Youth work should concentrate
more on working with the young victims of crime and thus increasing the public
awareness of this issue. As Anderson, Kinsey, et
al. explain `criminal victimisation is part of young people’s lives which
remains largely hidden from the adult world, that is both from parents and from
the police` (Anderson, Kinsey, et al.,
1994: 35). Perhaps in raising adult awareness of youth’s position as the
victims as well as the perpetrators of crime, youth workers can assist in
redefining the contemporary concepts of youth and adolescence. More importantly
perhaps, the youth worker can assist in a political transition and modernisation
of juvenile justice policy, coordinating social policy to assist young
people’s transition into adulthood, rather than hindering it.
Conclusion
Even by briefly tracing some of
the important aspects of discourses on adolescence and youth politically and
historically, we can begin to see a demonstrative dissonance between adult
conceptions of youth and the real life experiences of young people.

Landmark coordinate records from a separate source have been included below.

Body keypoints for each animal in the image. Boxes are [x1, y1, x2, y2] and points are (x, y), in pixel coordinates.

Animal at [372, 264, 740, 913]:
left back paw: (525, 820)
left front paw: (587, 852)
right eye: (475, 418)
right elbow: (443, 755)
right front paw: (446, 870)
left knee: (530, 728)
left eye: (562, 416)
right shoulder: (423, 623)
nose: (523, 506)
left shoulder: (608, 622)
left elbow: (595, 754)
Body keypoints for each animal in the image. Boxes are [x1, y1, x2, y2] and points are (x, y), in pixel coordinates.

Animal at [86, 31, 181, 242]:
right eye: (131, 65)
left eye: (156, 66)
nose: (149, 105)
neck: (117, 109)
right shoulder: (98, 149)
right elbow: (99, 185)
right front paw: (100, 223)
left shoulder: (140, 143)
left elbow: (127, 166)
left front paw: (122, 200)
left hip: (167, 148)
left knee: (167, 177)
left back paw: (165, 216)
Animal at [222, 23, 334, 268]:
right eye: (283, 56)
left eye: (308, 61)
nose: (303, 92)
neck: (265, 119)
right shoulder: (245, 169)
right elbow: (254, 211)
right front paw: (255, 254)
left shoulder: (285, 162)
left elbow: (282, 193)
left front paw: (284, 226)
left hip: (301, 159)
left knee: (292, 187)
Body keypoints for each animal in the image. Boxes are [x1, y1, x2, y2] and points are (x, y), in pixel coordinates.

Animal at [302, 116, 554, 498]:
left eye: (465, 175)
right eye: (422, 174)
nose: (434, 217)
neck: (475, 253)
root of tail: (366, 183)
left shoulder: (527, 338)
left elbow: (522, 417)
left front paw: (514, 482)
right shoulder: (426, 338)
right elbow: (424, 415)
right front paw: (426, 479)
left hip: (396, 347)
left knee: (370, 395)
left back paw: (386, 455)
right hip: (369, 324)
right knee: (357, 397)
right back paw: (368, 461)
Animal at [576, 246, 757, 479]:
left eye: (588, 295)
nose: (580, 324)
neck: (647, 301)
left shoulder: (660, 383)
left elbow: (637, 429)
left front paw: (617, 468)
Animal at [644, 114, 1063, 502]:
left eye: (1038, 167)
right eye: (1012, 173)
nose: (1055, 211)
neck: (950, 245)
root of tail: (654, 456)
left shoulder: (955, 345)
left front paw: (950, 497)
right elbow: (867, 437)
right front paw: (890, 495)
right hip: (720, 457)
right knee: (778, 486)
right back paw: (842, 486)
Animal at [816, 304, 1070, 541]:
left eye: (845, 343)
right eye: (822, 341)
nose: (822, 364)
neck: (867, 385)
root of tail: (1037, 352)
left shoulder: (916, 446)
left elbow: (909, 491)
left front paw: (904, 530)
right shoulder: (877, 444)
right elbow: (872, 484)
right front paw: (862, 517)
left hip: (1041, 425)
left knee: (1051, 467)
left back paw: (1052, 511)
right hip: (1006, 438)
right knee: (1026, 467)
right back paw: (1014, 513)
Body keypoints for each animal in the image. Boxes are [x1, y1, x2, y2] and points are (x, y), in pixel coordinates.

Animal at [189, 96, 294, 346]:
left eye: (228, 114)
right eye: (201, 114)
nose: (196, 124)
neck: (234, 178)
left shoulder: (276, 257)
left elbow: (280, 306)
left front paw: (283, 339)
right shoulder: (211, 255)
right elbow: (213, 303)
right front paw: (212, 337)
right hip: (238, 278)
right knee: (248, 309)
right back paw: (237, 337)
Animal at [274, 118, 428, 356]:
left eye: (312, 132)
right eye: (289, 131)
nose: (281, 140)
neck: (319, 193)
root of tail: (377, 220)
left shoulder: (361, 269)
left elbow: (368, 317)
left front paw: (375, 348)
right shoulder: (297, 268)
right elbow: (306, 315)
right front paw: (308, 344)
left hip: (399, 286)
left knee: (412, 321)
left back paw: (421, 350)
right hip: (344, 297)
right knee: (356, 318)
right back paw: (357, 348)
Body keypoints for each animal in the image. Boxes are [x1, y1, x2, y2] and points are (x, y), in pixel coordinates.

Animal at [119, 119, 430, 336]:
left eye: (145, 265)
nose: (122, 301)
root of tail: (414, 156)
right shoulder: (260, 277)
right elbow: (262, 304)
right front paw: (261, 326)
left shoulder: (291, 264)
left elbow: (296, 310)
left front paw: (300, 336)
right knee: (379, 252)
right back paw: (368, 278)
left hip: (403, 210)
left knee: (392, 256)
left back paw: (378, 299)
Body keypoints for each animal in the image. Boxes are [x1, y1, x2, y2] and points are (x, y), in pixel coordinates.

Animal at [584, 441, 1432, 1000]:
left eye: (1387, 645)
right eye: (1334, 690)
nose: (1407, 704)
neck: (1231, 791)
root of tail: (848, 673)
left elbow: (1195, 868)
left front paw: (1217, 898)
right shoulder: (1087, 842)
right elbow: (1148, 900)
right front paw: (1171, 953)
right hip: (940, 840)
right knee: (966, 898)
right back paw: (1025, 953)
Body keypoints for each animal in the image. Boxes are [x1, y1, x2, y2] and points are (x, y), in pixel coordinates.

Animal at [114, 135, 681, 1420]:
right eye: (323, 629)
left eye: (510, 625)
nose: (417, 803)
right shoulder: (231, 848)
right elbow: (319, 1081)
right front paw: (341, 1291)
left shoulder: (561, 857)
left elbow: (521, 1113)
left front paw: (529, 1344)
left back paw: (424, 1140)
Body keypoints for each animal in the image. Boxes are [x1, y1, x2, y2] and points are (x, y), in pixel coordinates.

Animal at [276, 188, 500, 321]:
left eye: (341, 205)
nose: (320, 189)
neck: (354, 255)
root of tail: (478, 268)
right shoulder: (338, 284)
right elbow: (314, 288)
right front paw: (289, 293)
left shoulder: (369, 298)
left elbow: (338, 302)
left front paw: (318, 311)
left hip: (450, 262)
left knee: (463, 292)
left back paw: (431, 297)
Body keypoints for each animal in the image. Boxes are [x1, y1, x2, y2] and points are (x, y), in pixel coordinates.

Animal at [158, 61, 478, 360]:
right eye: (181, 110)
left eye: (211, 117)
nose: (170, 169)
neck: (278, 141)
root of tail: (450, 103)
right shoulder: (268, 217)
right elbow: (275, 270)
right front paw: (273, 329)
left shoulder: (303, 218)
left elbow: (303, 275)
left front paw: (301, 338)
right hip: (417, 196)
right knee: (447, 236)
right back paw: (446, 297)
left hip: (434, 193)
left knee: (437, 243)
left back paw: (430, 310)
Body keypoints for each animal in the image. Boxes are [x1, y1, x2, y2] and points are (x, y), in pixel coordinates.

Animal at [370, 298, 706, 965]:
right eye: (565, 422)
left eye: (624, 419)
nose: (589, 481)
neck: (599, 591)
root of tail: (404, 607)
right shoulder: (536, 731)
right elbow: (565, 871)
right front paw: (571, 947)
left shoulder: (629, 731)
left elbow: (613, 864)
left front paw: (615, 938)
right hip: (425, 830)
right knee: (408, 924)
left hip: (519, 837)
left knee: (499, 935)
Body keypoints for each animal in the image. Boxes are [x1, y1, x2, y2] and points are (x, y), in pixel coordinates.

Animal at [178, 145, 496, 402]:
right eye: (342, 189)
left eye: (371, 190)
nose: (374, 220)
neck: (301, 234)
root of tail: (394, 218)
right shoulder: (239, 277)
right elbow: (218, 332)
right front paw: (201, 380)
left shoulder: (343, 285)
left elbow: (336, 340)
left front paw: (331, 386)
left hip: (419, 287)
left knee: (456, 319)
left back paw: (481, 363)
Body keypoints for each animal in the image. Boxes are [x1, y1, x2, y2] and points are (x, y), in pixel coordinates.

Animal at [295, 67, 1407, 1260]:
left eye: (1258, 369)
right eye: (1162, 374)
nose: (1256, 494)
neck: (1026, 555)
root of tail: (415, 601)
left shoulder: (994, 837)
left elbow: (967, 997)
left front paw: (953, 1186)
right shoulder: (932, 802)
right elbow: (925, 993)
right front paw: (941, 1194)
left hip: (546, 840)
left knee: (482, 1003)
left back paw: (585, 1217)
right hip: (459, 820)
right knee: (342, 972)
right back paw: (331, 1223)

Youth in general, and youth crime
in particular, is and will continue to be `a constant source of fascination and
concern for politicians, media commentators and academic analysts` (Muncie,
1999: 2). Moreover, with this fascination in youth crime the social microscope
constantly refocuses on adolescent offending behaviour, and it is this
fascination which is causal in historical and political views of criminal
adolescence. The continued fascination is indeed more significant than actual
adolescent behaviours. However, whilst an objective scientist may discover new
theories, it unlikely that new light will be shed upon the adolescent crime
phenomenon, for the very concept of adolescence has created a general
demonisation of youth.
Adding to the biological and
emotional problems faced by young people in contemporary British society are
cultural contradictions created by adults for the protection and control of
young people. These contradictions, far from assisting in the adolescent’s
transition from child to adult, are likely to compound their identity confusion
and exacerbate their period of storm and stress. Whilst it is true that many, if
not the majority of adolescents will show some element of what adults term
`deviant` or `delinquent` behaviour, perhaps this is normal adolescent behaviour.
If this is so, why is society repeatedly shocked by the adolescent’s antics,
and why is it so quick to label these acts and their perpetrators as criminal?
Society must show more understanding and consideration towards its future
generation.
`Fear of crime has become
increasingly used as an indicator of how pervasive the problem of crime is, or
at least how concerned the public is about it` (Mirrlees-Black et
al., 1996: 49). Couple this with a fear of adolescence, of youthful
behaviour in moral decay and out of control, and it is unlikely that adolescence
will ever be viewed as anything other than a `peak age` for criminal behaviour
and a major political cause for concern.